§ **WORK TO COMPLETE**:
Take the lines below beginning at the line that has "vfov_deg: 14.3" and stopping after the line that has "exposure_s: 1/160", and print them exactly as they are, with no other lines.
↓↓↓
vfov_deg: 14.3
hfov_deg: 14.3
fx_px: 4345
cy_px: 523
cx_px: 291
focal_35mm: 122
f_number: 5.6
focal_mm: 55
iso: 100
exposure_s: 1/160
↑↑↑
↓↓↓
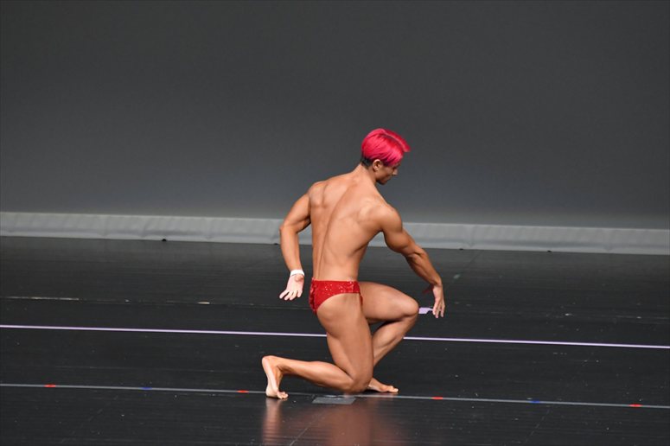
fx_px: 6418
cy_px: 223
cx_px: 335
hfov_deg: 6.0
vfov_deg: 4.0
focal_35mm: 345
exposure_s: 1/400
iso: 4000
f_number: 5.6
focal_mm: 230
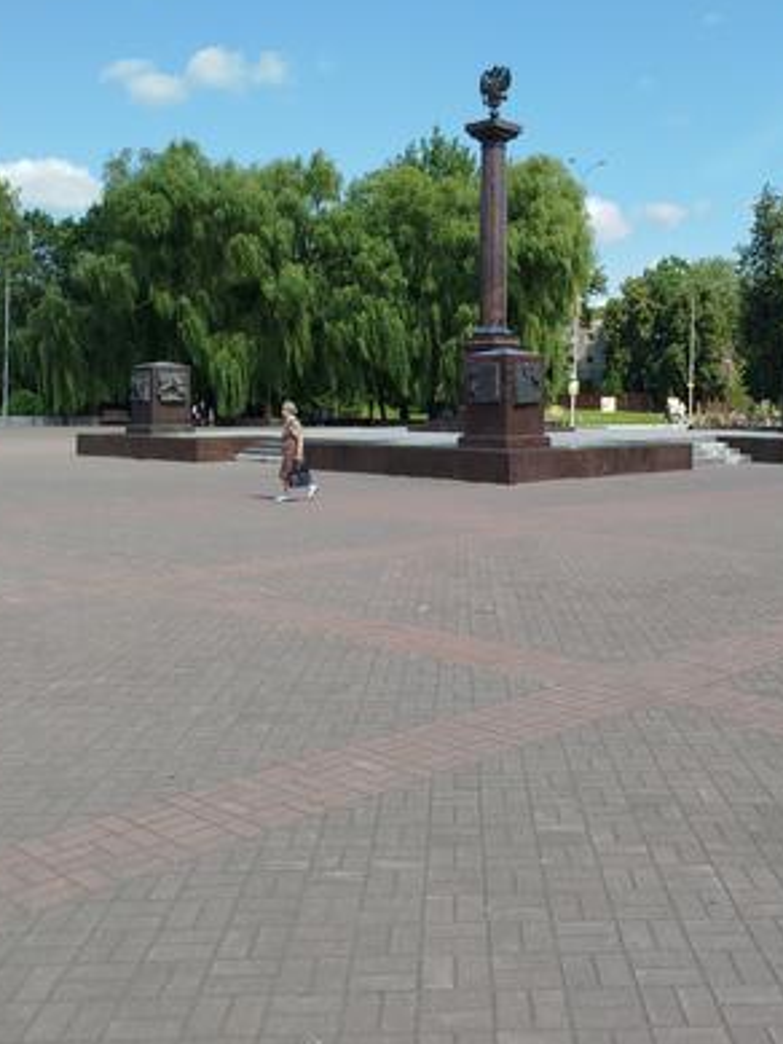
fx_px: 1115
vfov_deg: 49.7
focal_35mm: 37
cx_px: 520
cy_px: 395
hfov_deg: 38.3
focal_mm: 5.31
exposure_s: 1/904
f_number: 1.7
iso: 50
↑↑↑
↓↓↓
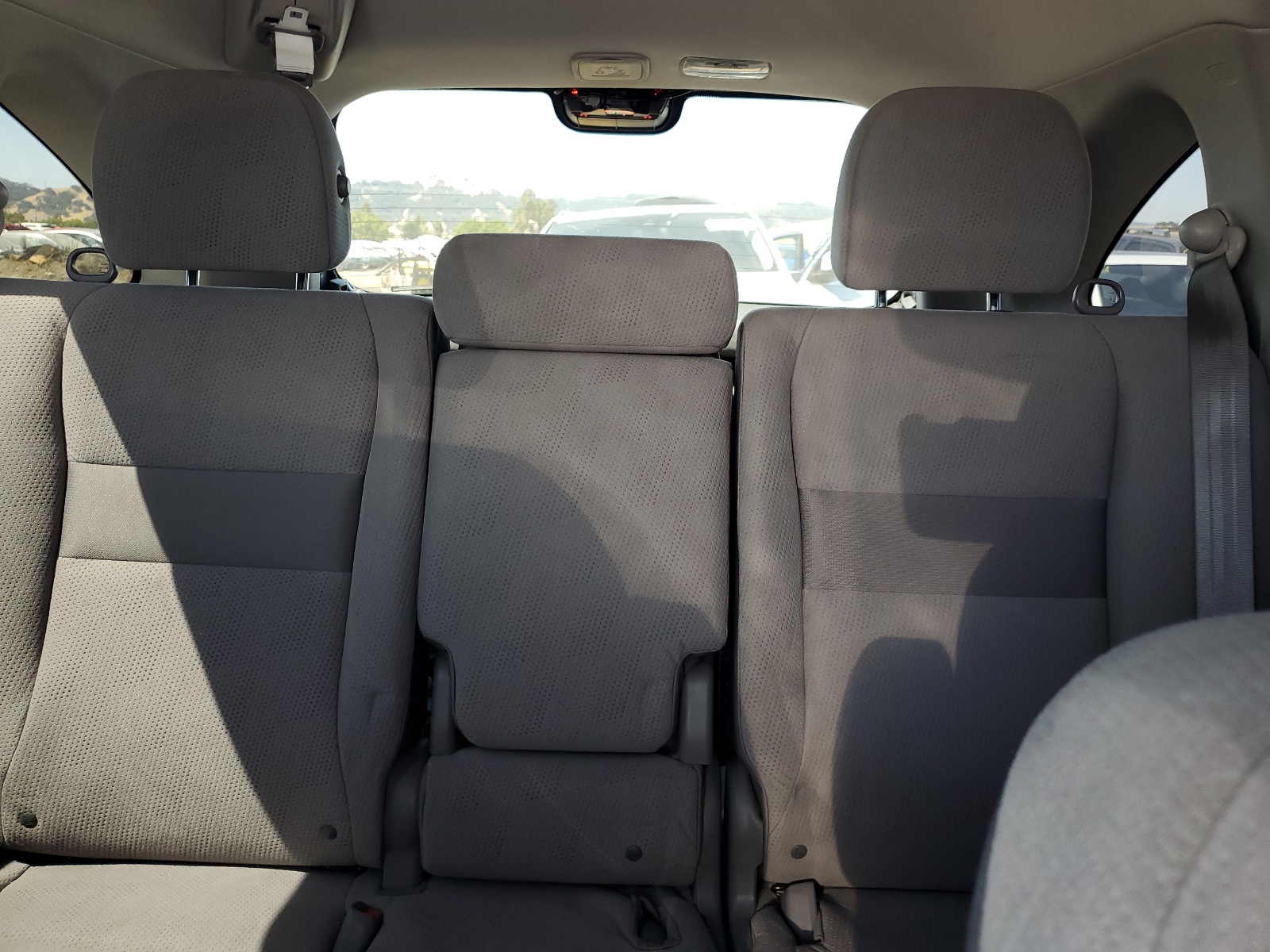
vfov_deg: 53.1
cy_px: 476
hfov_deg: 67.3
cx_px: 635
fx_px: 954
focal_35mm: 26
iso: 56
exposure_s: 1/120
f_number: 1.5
↑↑↑
§ **TASK SOLUTION**:
vfov_deg: 14.3
hfov_deg: 14.3
fx_px: 4345
cy_px: 523
cx_px: 291
focal_35mm: 122
f_number: 5.6
focal_mm: 55
iso: 100
exposure_s: 1/160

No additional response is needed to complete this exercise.